Seasonal influenza may lead to death from other causes, such as pneumonia, congestive heart failure, or chronic obstructive pulmonary disease. It has been recognized for many years that influenza is underreported on death certificates and patients aren’t always tested for seasonal influenza infection, particularly the elderly who are at greatest risk of seasonal influenza complications and death. Some deaths – particularly among the elderly – are associated with secondary complications of seasonal influenza (including bacterial pneumonias). Influenza virus infection may not be identified in many instances because influenza virus is only detectable for a short period of time and/or many people don’t seek medical care until after the first few days of acute illness. For these and other reasons, statistical modeling strategies have been used to estimate seasonal flu-related deaths for many decades. Only counting deaths where influenza was included on a death certificate would be a gross underestimation of seasonal influenza’s true impact.

I like to go back to Mark Crislip’s discussion of influenza mortality and why it’s hard to estimate excess mortality from influenza, starting with the common estimate of 36,000 deaths a year from influenza:

36,000 is a lot of people. That’s about 120 deaths per million people in the US. In Oregon, population about 3 million, that would be about 360 people a year, which is two deaths a day for the six month flu season.

2,400,000 people die every year in the US, about 6600 a day. In Oregon, that is about 65 deaths a day. No one outside a epidemiologist is going to notice 2 extra deaths a day during flu season. I have seen a lot of people die of influenza, but I have a biased experience: I am an infectious disease doc, so I am likely to see people with influenza, especially patients with disease severe enough to kill them.

About the same number of people die from car accidents and die from handguns in the US each year as die from influenza. I have never known a person in my real, as opposed to my professional, life to die from influenza or handguns or a car accident. My personal experience suggests no one dies from these causes, but since I take care of patients at one of the Portland trauma hospitals, I know what cars and guns do to people. My professional life confirms that people do indeed die from being shot or car accidents. I would wager that most people reading this blog have not known anyone who has died from influenza, guns or car accidents.

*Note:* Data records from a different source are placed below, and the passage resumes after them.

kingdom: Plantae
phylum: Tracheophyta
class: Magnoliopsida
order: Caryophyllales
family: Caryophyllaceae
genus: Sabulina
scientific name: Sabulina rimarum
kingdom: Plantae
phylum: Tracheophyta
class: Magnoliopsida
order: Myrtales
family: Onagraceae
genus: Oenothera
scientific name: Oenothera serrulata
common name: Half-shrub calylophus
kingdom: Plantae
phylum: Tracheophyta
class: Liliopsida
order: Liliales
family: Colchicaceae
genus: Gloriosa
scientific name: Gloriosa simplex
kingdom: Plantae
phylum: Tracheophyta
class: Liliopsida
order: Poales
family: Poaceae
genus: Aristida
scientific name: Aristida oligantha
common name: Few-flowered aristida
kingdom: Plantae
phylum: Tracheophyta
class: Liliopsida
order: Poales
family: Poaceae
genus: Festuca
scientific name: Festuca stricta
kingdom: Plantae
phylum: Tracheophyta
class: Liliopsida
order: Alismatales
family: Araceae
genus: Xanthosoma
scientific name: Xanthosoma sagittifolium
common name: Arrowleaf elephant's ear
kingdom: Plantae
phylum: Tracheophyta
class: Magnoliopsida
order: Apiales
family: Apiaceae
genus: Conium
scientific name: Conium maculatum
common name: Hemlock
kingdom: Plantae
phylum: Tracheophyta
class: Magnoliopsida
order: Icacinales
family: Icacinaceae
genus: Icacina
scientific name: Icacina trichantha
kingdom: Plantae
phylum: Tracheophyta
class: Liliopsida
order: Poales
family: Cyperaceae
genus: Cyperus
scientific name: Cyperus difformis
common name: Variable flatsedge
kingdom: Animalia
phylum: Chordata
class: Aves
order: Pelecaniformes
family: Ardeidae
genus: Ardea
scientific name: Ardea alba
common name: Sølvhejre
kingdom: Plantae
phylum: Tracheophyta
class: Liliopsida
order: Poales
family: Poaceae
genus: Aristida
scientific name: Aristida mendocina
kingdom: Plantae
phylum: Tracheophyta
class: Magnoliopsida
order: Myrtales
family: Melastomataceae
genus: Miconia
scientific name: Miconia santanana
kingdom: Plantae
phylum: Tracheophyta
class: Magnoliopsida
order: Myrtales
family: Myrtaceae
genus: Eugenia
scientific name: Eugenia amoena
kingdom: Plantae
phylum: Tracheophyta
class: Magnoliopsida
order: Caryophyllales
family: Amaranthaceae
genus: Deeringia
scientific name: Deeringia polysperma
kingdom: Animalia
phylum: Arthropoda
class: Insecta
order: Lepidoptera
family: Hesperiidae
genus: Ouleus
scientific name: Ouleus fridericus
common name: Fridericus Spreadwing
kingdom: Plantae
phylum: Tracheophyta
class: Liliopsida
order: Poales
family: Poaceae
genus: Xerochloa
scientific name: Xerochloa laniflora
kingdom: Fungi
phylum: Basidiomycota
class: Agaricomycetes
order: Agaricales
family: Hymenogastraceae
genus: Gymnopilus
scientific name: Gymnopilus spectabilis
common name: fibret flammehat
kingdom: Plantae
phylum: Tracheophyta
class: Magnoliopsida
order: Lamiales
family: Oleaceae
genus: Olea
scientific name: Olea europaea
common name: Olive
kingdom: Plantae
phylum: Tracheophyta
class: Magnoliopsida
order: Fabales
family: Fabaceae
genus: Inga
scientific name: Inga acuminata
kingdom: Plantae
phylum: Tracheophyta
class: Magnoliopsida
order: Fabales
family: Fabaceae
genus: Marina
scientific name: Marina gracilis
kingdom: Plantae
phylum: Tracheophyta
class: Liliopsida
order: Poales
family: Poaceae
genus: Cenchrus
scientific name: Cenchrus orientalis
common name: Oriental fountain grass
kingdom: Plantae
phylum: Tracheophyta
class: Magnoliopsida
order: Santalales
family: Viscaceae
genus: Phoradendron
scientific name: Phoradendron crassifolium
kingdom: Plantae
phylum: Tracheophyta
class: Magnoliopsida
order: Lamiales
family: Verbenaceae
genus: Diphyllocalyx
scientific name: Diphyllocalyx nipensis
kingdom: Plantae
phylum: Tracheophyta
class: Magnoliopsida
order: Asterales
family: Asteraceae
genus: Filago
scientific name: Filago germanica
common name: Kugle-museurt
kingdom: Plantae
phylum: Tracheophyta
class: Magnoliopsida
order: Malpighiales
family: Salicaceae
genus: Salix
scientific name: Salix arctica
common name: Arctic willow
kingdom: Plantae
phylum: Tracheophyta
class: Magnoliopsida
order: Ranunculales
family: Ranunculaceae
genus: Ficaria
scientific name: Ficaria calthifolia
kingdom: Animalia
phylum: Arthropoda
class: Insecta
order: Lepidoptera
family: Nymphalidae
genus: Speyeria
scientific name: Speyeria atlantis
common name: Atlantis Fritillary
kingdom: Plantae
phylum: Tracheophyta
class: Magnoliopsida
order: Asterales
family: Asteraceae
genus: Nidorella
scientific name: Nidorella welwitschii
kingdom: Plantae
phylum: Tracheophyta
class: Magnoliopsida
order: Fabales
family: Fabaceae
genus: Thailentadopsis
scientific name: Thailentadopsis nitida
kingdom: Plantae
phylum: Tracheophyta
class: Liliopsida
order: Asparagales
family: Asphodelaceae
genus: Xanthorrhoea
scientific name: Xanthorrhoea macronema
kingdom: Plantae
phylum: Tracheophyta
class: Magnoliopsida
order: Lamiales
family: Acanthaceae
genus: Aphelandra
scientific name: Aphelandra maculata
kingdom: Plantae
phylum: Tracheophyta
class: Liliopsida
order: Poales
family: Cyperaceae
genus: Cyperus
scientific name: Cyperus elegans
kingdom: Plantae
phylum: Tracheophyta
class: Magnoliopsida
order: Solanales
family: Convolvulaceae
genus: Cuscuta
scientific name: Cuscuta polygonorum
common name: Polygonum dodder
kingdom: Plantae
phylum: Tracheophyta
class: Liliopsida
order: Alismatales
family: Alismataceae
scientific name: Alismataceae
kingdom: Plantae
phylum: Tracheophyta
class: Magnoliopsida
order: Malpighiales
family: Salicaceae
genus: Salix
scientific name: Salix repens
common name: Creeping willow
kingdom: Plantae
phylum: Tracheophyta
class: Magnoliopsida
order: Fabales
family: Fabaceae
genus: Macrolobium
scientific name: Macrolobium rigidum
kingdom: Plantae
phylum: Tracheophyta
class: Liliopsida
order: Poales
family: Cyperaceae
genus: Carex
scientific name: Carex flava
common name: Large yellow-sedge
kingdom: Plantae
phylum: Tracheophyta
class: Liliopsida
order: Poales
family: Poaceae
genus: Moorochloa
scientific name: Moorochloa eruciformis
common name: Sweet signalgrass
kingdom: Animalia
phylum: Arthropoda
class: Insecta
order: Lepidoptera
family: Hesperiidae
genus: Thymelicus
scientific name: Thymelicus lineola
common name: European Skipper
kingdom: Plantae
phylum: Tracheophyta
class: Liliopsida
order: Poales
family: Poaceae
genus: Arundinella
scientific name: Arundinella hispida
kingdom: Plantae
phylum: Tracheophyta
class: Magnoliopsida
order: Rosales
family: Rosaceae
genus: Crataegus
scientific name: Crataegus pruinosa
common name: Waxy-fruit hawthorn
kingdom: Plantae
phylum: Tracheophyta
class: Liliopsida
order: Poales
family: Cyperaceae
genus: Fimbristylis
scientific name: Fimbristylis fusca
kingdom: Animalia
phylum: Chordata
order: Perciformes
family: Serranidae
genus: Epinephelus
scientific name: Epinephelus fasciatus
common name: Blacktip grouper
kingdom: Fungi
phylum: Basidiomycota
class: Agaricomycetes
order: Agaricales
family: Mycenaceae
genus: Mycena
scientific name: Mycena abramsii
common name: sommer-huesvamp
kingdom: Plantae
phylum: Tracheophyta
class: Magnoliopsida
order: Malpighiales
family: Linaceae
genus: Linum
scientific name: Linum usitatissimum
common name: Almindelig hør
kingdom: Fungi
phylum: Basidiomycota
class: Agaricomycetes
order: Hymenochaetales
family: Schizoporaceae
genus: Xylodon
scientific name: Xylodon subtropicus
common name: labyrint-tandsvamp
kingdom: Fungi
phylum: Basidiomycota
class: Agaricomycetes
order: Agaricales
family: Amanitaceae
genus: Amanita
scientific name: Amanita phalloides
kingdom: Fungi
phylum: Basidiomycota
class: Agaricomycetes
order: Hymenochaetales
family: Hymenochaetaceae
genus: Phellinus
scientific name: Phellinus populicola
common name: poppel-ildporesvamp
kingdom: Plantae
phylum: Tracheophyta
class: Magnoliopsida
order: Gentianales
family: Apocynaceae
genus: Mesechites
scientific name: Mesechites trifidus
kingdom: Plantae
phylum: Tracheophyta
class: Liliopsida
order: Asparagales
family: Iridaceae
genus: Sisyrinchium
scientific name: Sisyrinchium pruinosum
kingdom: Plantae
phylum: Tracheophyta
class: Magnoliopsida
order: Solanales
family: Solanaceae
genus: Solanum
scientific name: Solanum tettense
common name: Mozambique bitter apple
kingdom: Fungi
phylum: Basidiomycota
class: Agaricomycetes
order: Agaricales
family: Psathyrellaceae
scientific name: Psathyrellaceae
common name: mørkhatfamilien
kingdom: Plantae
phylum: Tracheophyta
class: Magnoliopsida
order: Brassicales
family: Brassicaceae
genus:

Mark’s probably right about most people not knowing anyone who died of the flu, handgun, or a car crash, but I can’t help but note that I’ve known people who’ve died from two out of these these three causes. A friend of mine from college died in a car crash, and I knew someone who ultimately committed suicide. However, I have never personally known anyone who’s died of the flu or its complications. The point still stands, though, and the example described by Mark illustrates why statistical modeling is needed to estimate the number of deaths due to the flu. Of course, like climate science denialists who don’t trust climate models and dismiss them as so hopelessly flawed as not to be believed, antivaxers dismiss the epidemiological statistical models used to estimate influenza mortality. They don’t understand the models; so they dismiss them.

In any event, I have a word for Barbara Loe Fisher, Joe Mercola, and all the antivaxers out there trying to claim that influenza is not that big a deal, that it’s not a major public health threat, that the CDC and public health officials are intentionally exaggerating the death toll in order to sell you vaccines every year: You’re full of crap.

Get your flu vaccines, everyone. Yes, the influenza vaccine is highly imperfect, but it’s the best we have and will remain so until a universal flu vaccine is finally developed, tested, and shown to work.